Exiled Chief Rabbi of Moscow warns of ‘worsening situation for Jews in Russia’

Goldschmidt, who was born in Switzerland but has been serving Russian Jewry since 1989, left the country in June last year.

Moscow Chief Rabbi Pinchas Goldschmidt

Exiled Chief Rabbi of Moscow, Pinchas Goldschmidt, lashed out at a Russian Telegram group which called for an investigation into Chabad in Russia, labelling it an “attack” on the ultra-orthodox movement. 

The Telegram group “Disclosed”, with nearly 23,000 subscribers, called on banning Chabad’s activities across Russia, calling it an ‘undesirable’ organisation.

It also called for an investigation into Chabad foundational text, the Tanya, “for signs of extremism: propaganda of the exclusivity and superiority of Jews over other peoples, the inferiority of non-Jews, racism, Nazism and misanthropy, consider recognizing it as extremist material and banning it on the territory of Russia”.

Rabbi Goldschmidt, who is also the President of the Conference of European Rabbis, said that if this “apparent initiative” is genuine, it follows the pattern of the “words of the secretary of the Security Council of Russia of a few months ago.”

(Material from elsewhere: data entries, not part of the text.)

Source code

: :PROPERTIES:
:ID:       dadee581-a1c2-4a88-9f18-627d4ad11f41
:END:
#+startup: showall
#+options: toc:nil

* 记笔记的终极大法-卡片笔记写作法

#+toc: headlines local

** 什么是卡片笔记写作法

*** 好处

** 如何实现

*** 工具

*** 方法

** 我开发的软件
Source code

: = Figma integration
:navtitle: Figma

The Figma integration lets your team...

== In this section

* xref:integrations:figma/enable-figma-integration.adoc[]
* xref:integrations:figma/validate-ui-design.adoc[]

“This manifestation of antisemitism is a grave indicator of the worsening situation for Jews in Russia. It should be clear that this attack against the Chabad Lubavitch community, which is prominent in Russia, is an attack against the whole Jewish community,” Goldschmidt said.

Goldschmidt, who was born in Switzerland but has been serving Russian Jewry since 1989, left the country in June last year, nearly four months after Russia began its invasion. He said that he was being pressured to support the invasion and feared the impact his refusal might have on Moscow’s Jewish community.

Earlier this year, Goldschmidt told The Guardian that the Jewish community in Russia should do the same. 

“We’re seeing rising antisemitism while Russia is going back to a new kind of Soviet Union, and step by step the Iron Curtain is coming down again. This is why I believe the best option for Russian Jews is to leave,” he said.

“When we look back over Russian history, whenever the political system was in danger you saw the government trying to redirect the anger and discontent of the masses towards the Jewish community. We saw this in Tsarist times and at the end of the Stalinist regime,” Goldschmidt added.